Last week, a UK football team consisting entirely of trans-masc players made history. They celebrated Trans Day of Visibility by becoming the first trans-masc team to compete against cis men.

The team, TRUK United FC, was founded by the first openly trans football referee in the world, Lucy Clark. On Friday’s match, it was made up of trans players from a wide range of backgrounds and skill levels—all united by their love of football.

TRUK went head-to-head against Dulwich Hamlet FC Supporters Team in London to a cheering crowd of over 500 people. When team captain Arthur Webber first put out the call on social media to find players, he expected a low turnout. “I couldn’t have been more wrong,” Webber recalled on Trans Writes. “My inbox was flooded with dudes desperate to play a part, even if they got substituted after five minutes.”

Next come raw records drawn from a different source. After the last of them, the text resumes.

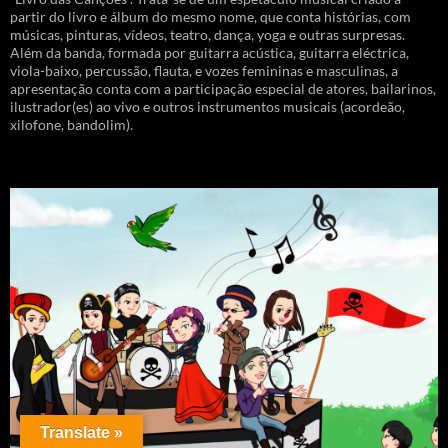
partir do livro e álbum do mesmo nome, que conta histórias, com
músicas, pinturas, vídeos, teatro, dança, yoga e outras surpresas.
Além da banda, formada por guitarra acústica, guitarra eléctrica,
viola-baixo, percussão, flauta, e vozes femininas e masculinas, a
apresentação conta com a participação especial de atores, bailarinos,
ilustrador(es) ao vivo e outros instrumentos musicais (acordeão,
xilofone, bandolim).
Translate »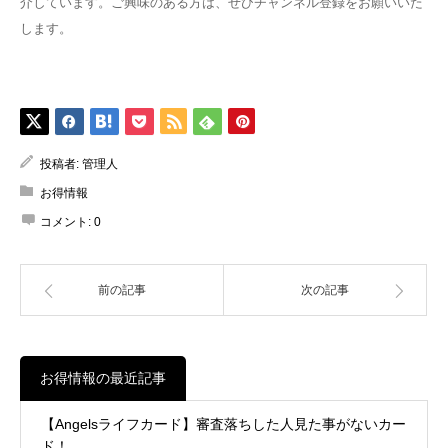
介しています。ご興味のある方は、ぜひチャンネル登録をお願いいた
します。
投稿者:
管理人
お得情報
コメント:
0
前の記事
次の記事
お得情報の最近記事
【Angelsライフカード】審査落ちした人見た事がないカー
ド！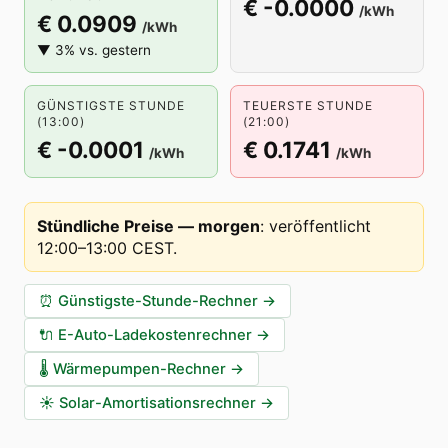
€ -0.0000
/kWh
€ 0.0909
/kWh
▼ 3% vs. gestern
GÜNSTIGSTE STUNDE
TEUERSTE STUNDE
(13:00)
(21:00)
€ -0.0001
€ 0.1741
/kWh
/kWh
Stündliche Preise — morgen
:
veröffentlicht
12:00–13:00 CEST
.
⏰
Günstigste-Stunde-Rechner
→
🔌
E-Auto-Ladekostenrechner
→
🌡️
Wärmepumpen-Rechner
→
☀️
Solar-Amortisationsrechner
→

The resulting team was “a group of lads from across the UK who had never met each other before the match. Men in all stages of their transitions. Dudes who had never kicked a ball before and semi-professionals at the top of their game. I didn’t know most of their names before they arrived at the stadium, but I’ll never forget any of them.”

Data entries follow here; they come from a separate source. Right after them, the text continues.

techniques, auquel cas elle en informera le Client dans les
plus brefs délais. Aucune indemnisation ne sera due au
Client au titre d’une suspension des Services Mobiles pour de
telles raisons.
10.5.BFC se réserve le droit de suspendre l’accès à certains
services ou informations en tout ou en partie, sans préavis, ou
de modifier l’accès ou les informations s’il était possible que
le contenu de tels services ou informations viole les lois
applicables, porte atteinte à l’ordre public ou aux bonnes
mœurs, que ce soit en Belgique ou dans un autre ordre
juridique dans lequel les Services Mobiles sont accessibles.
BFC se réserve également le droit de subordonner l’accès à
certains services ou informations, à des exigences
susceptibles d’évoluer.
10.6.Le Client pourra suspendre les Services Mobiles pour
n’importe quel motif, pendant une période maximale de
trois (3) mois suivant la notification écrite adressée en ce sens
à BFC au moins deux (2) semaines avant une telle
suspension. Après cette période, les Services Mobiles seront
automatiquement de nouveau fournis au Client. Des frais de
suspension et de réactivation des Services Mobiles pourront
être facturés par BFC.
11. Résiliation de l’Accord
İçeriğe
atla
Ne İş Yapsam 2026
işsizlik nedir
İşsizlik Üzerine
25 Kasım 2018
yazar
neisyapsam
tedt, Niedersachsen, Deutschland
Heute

In the days leading up to the match, Webber found his nerves mounting. But all that changed with the outpouring of support coming from the stands. “As I led the first ever all trans masc football team in Europe onto that football pitch to thunderous applause, all my worries melted away,” wrote Webber. “It didn’t matter what the score was; it didn’t matter if I left the field covered in mud and smelling like the Year 9 boys PE changing room. We made history here.”

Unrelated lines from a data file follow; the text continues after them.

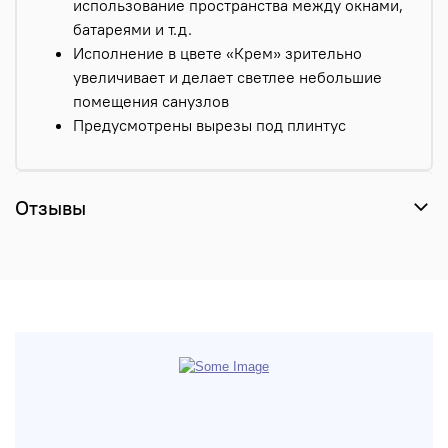
использование пространства между окнами,
батареями и т.д.
Исполнение в цвете «Крем» зрительно
увеличивает и делает светлее небольшие
помещения санузлов
Предусмотрены вырезы под плинтус
Отзывы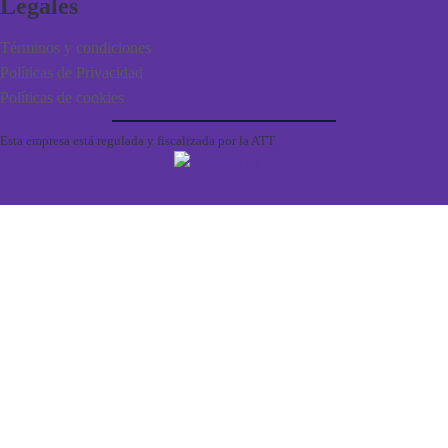
Legales
Términos y condiciones
Políticas de Privacidad
Políticas de cookies
Esta empresa está regulada y fiscalizada por la ATT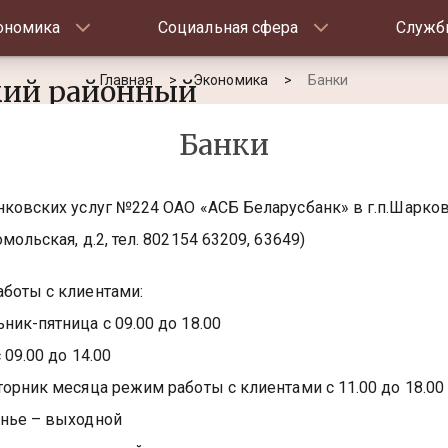
ономика
Социальная сфера
Служб
Главная
Экономика
Банки
ий районный
ный комитет
Банки
нковских услуг №224 ОАО «АСБ Беларусбанк» в г.п.Шарко
мольская, д.2, тел. 802154 63209, 63649)
боты с клиентами:
ник-пятница с 09.00 до 18.00
 09.00 до 14.00
торник месяца режим работы с клиентами с 11.00 до 18.00
нье – выходной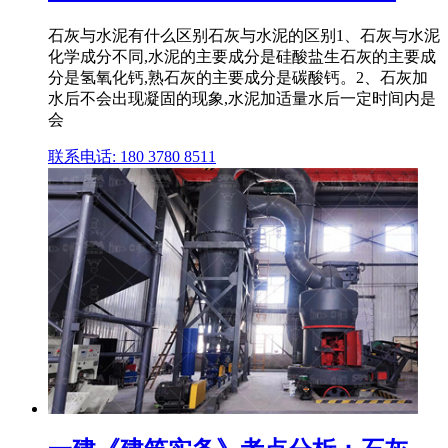
石灰与水泥有什么区别石灰与水泥的区别1、石灰与水泥
化学成分不同,水泥的主要成分是硅酸盐生石灰的主要成
分是氢氧化钙,熟石灰的主要成分是碳酸钙。2、石灰加
水后不会出现凝固的现象,水泥加适量水后一定时间内是
会
联系电话: 180 3780 8511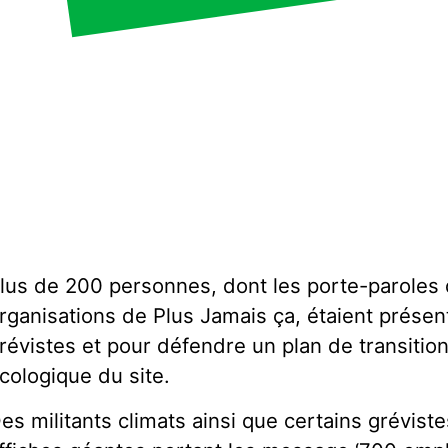
lus de 200 personnes, dont les porte-paroles 
rganisations de Plus Jamais ça, étaient présen
révistes et pour défendre un plan de transition
cologique du site.
es militants climats ainsi que certains grévist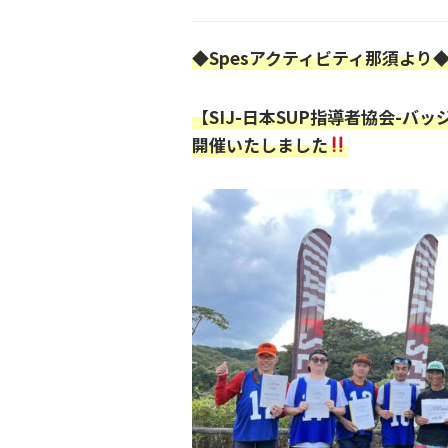
◆Spesアクティビティ那須より
【SIJ-日本SUP指導者協会-バッ
開催いたしました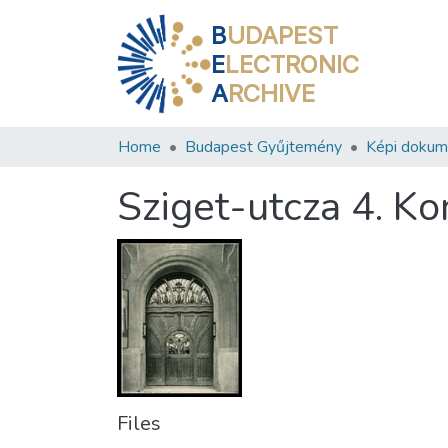
B
UDAPEST
E
LECTRONIC
A
RCHIVE
Home
Budapest Gyűjtemény
Képi doku
Sziget-utcza 4. K
Files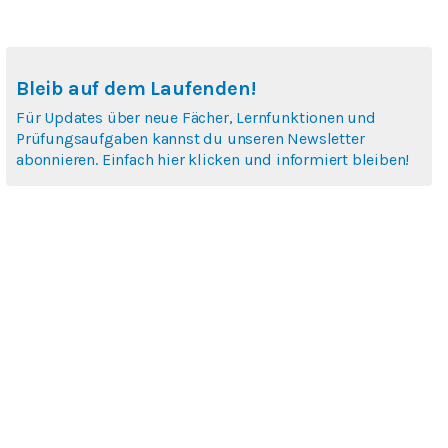
Bleib auf dem Laufenden!
Für Updates über neue Fächer, Lernfunktionen und
Prüfungsaufgaben kannst du unseren Newsletter
abonnieren. Einfach hier klicken und informiert bleiben!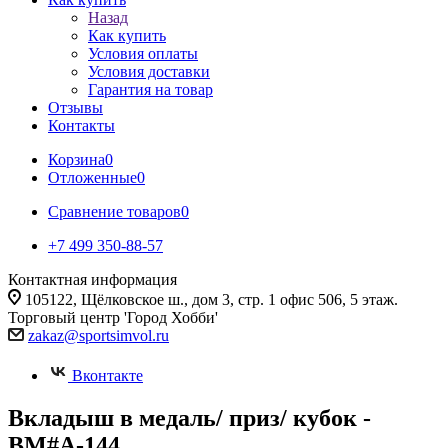
Назад
Как купить
Условия оплаты
Условия доставки
Гарантия на товар
Отзывы
Контакты
Корзина
0
Отложенные
0
Сравнение товаров
0
+7 499 350-88-57
Контактная информация
105122, Щёлковское ш., дом 3, стр. 1 офис 506, 5 этаж.
Торговый центр 'Город Хобби'
zakaz@sportsimvol.ru
Вконтакте
Вкладыш в медаль/ приз/ кубок -
BM#A-144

That support carried on long after the team left the pitch. “I knew how much it meant to me, but I think I’d underestimated how much the game meant to the whole community,” Webber said. “Within minutes of tweeting about the match, I had dozens of responses from people crying, who had also assumed that there wasn’t a space for trans men in football. When I woke up the next morning, dozens had turned into hundreds.”

The match ended with an eight to one score in favor of Dulwich, but the point of bringing together such a diverse group of amateur and semi-pro players was not about bragging rights. “The score didn’t matter at the beginning and it didn’t matter at the end,” TRUK’s center-back Harry Nicholas told PinkNews. “This was not about winning or proving ourselves against a cis team.

“The real win was always that we walked out onto the pitch, played, we’re visible and we’ve reclaimed our place in football.”